§ **What you will do**
Examine the entries and show every line in which the word "LIST" is found.

§ **Exercise input**
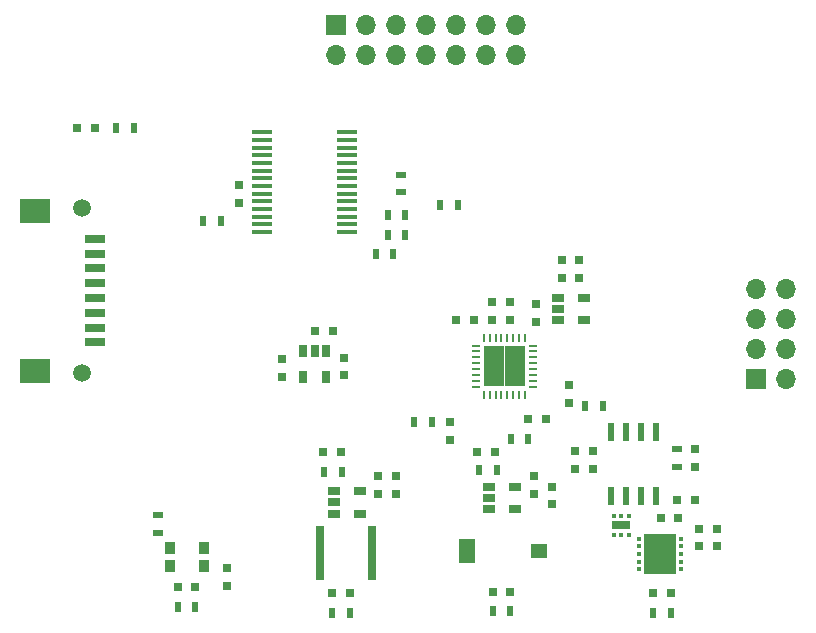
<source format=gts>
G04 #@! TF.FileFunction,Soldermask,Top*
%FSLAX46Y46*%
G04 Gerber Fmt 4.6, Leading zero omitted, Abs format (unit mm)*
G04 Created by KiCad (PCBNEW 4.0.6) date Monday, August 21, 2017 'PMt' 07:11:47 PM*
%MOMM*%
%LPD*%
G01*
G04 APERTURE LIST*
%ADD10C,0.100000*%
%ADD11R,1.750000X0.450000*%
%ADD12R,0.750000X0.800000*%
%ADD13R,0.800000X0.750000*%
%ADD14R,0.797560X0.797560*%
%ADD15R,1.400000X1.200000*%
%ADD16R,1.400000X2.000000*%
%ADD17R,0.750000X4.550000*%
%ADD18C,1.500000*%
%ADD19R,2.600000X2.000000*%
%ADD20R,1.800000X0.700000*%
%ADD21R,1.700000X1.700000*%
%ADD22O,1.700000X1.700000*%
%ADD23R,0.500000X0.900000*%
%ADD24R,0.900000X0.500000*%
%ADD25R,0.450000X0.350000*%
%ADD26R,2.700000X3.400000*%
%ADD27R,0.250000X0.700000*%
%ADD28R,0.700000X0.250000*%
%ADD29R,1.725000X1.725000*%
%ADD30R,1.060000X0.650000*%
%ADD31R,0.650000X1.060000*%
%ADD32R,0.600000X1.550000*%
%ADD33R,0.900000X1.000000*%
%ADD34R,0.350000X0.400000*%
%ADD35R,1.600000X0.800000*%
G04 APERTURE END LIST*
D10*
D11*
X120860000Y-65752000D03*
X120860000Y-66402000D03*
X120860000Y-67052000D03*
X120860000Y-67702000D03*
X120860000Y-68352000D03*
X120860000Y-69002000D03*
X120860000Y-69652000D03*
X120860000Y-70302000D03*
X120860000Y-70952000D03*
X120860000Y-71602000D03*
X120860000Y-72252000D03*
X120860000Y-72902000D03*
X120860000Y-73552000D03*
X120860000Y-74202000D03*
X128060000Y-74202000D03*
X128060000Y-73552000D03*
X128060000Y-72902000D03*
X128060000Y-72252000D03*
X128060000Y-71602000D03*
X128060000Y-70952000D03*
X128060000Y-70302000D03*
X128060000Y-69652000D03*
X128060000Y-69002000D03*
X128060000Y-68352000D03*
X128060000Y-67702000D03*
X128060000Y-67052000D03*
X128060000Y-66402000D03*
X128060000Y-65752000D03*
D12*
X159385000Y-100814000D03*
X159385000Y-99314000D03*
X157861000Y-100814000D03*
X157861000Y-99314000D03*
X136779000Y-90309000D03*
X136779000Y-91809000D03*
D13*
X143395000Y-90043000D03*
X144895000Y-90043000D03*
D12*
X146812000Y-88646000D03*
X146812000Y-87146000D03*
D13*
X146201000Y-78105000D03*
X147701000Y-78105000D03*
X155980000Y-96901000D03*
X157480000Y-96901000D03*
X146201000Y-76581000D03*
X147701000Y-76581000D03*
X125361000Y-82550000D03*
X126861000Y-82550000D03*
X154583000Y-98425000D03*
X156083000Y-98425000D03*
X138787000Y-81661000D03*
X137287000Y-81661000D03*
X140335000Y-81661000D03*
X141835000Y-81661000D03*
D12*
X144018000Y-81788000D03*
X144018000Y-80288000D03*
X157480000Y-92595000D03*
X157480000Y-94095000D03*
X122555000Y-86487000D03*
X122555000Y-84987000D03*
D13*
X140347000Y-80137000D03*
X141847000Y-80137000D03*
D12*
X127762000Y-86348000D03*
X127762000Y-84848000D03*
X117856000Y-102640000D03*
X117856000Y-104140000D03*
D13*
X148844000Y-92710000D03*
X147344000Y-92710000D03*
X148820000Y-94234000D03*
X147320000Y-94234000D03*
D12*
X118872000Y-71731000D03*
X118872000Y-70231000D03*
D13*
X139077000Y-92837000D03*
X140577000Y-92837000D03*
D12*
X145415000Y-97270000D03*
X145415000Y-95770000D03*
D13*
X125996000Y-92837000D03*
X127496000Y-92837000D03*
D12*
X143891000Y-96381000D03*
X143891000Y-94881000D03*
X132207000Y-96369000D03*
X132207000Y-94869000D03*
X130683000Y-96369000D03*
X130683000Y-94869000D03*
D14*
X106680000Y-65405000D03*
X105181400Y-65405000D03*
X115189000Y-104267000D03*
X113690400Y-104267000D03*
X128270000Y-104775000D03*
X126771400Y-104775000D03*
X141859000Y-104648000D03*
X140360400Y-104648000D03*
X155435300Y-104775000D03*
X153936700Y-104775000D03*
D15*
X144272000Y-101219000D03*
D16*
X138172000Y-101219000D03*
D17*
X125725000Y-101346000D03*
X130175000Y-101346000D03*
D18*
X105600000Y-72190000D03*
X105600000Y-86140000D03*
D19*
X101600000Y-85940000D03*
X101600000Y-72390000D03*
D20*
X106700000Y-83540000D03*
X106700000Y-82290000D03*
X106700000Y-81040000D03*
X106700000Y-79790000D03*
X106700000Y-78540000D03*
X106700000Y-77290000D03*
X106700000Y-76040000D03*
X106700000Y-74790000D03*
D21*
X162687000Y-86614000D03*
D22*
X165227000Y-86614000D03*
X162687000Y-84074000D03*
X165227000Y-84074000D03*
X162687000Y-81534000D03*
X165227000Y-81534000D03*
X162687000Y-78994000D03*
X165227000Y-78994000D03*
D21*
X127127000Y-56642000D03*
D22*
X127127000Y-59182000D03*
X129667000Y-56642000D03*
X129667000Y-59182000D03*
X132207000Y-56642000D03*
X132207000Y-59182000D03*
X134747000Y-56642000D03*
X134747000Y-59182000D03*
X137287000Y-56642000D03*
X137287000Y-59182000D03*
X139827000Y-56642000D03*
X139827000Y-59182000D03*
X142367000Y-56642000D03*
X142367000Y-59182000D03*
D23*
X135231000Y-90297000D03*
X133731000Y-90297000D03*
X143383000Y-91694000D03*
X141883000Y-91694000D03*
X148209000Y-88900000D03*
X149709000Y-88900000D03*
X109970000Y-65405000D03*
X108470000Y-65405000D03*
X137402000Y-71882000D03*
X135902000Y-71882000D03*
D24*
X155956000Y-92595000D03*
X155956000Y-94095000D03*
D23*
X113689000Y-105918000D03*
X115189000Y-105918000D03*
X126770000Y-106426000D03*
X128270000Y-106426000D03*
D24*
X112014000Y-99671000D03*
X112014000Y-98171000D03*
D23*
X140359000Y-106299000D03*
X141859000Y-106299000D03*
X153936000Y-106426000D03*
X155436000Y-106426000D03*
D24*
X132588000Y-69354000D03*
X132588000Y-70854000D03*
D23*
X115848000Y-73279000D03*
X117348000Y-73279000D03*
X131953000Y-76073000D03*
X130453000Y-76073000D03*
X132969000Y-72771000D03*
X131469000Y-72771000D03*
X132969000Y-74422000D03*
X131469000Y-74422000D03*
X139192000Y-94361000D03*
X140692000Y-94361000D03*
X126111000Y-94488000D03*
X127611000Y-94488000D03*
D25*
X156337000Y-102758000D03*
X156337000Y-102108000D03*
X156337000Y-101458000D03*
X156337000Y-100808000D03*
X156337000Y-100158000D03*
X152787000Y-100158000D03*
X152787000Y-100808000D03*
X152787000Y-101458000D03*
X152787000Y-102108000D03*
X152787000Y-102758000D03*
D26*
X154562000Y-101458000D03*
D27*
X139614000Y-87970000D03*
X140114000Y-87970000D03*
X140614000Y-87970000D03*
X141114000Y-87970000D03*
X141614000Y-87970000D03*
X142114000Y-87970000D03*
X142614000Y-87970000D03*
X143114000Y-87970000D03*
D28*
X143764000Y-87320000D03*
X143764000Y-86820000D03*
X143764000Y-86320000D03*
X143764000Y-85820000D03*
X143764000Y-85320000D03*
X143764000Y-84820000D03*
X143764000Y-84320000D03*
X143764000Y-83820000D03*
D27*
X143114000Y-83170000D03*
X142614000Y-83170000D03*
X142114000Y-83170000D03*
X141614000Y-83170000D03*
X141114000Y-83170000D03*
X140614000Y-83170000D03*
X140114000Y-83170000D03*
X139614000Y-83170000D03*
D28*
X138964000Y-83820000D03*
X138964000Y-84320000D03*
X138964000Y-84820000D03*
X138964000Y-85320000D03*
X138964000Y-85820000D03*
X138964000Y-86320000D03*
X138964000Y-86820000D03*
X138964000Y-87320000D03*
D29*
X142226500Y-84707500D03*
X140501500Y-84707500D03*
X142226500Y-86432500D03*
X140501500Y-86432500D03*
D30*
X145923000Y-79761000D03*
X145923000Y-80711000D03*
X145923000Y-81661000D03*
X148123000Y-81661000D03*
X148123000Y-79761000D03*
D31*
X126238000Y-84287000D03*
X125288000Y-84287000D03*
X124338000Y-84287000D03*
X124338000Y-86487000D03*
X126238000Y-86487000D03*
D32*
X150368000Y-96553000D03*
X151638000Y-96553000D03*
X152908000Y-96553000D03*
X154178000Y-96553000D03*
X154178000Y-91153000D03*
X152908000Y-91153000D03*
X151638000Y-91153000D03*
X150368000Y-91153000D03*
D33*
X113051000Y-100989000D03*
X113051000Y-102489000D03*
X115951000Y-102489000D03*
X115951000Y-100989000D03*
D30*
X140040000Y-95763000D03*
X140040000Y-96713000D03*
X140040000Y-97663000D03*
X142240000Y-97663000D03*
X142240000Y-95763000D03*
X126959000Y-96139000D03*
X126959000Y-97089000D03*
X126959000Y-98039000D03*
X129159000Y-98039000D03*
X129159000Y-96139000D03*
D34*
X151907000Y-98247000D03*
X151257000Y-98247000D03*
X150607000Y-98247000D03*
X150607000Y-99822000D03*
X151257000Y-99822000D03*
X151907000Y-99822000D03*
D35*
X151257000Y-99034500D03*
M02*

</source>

§ **Result of the exercise**
G04 APERTURE LIST*
G04 APERTURE END LIST*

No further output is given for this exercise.